In the listing below, the answer starts at the line that has "cell phone [405,724,528,786]" and stops after the line that has "candle holder [124,496,238,606]"; please repeat that part exactly and nothing more.

DATA FOR ANALYSIS:
***

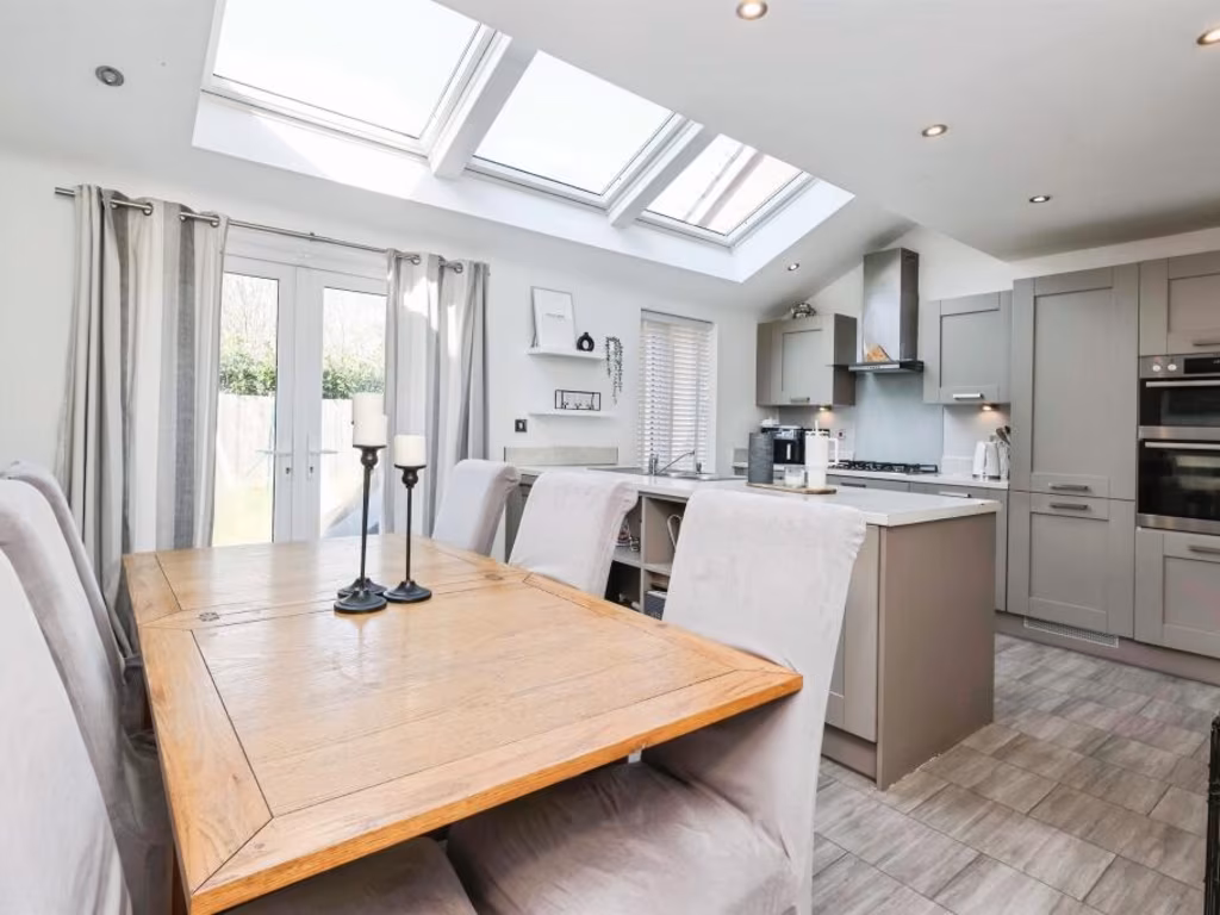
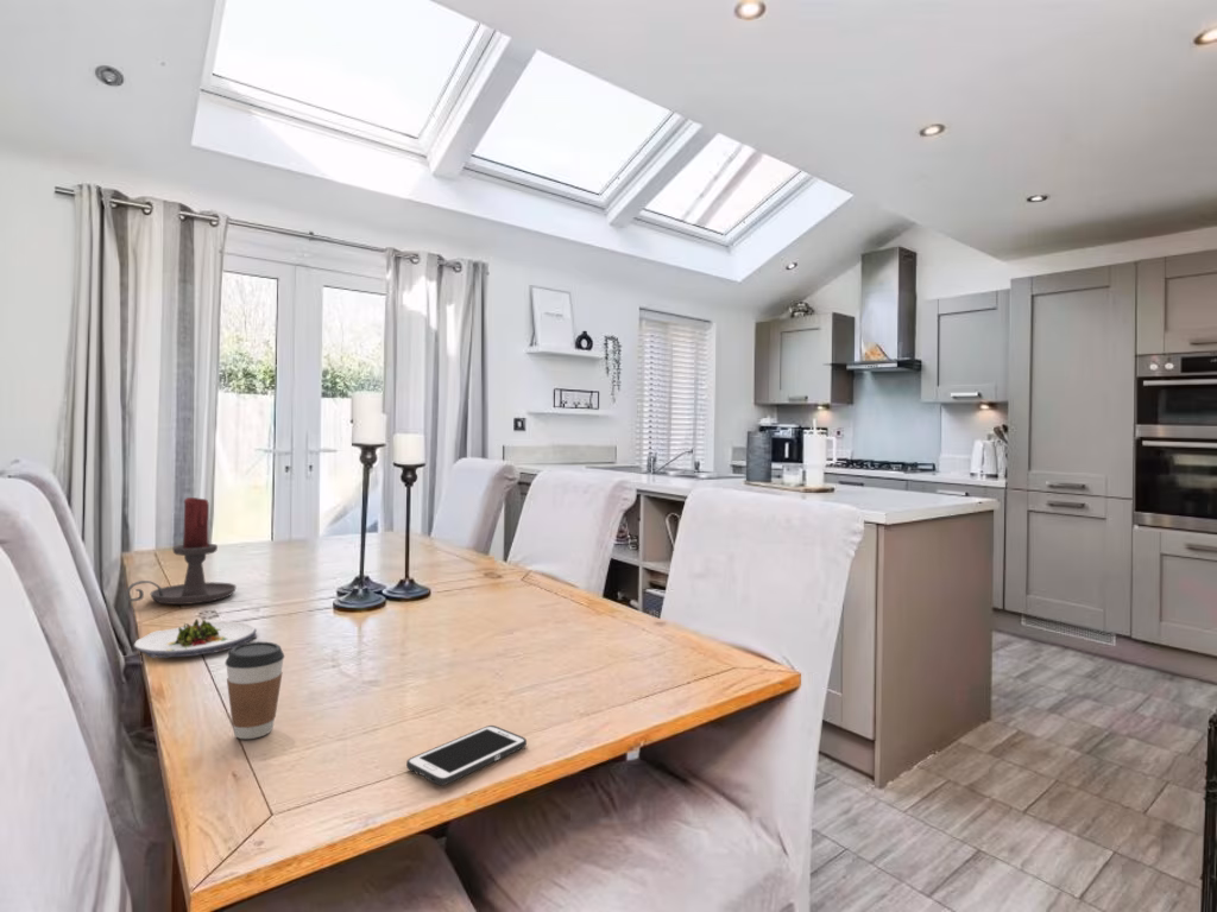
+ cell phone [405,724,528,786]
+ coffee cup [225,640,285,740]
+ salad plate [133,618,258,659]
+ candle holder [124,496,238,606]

***

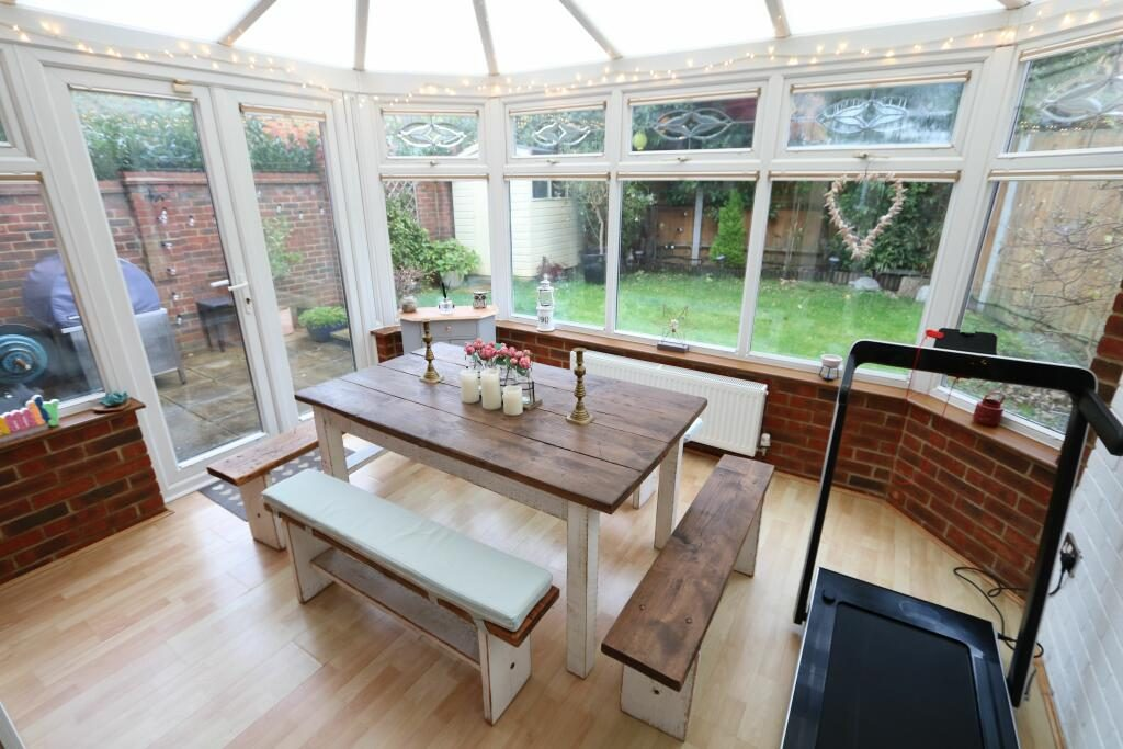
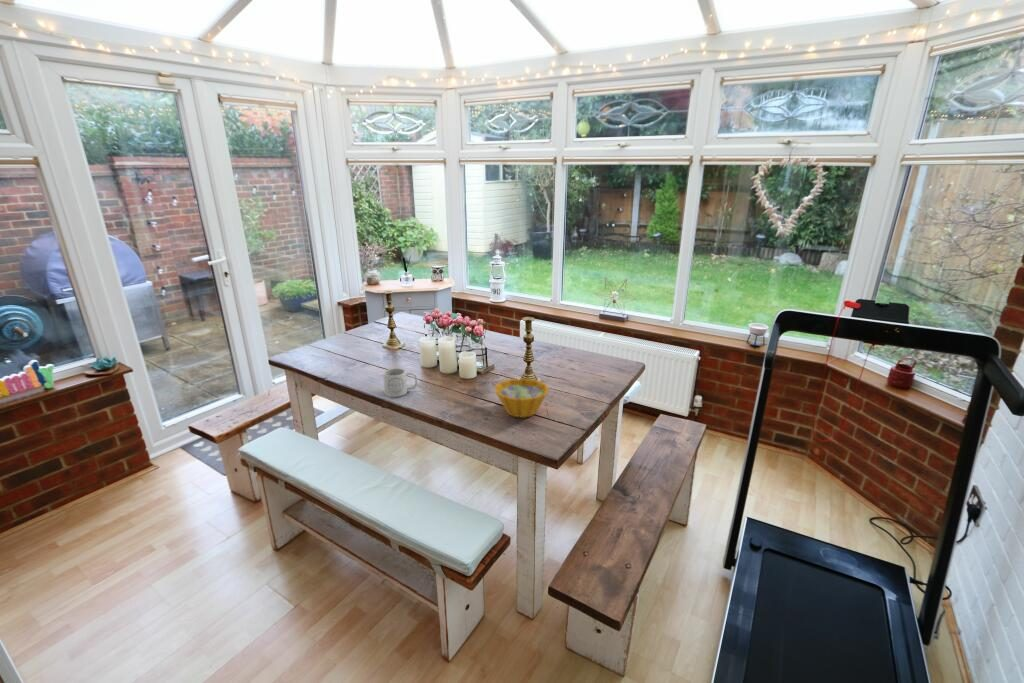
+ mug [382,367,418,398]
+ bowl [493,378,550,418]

***

RESPONSE TO THIS EXERCISE:
+ cell phone [405,724,528,786]
+ coffee cup [225,640,285,740]
+ salad plate [133,618,258,659]
+ candle holder [124,496,238,606]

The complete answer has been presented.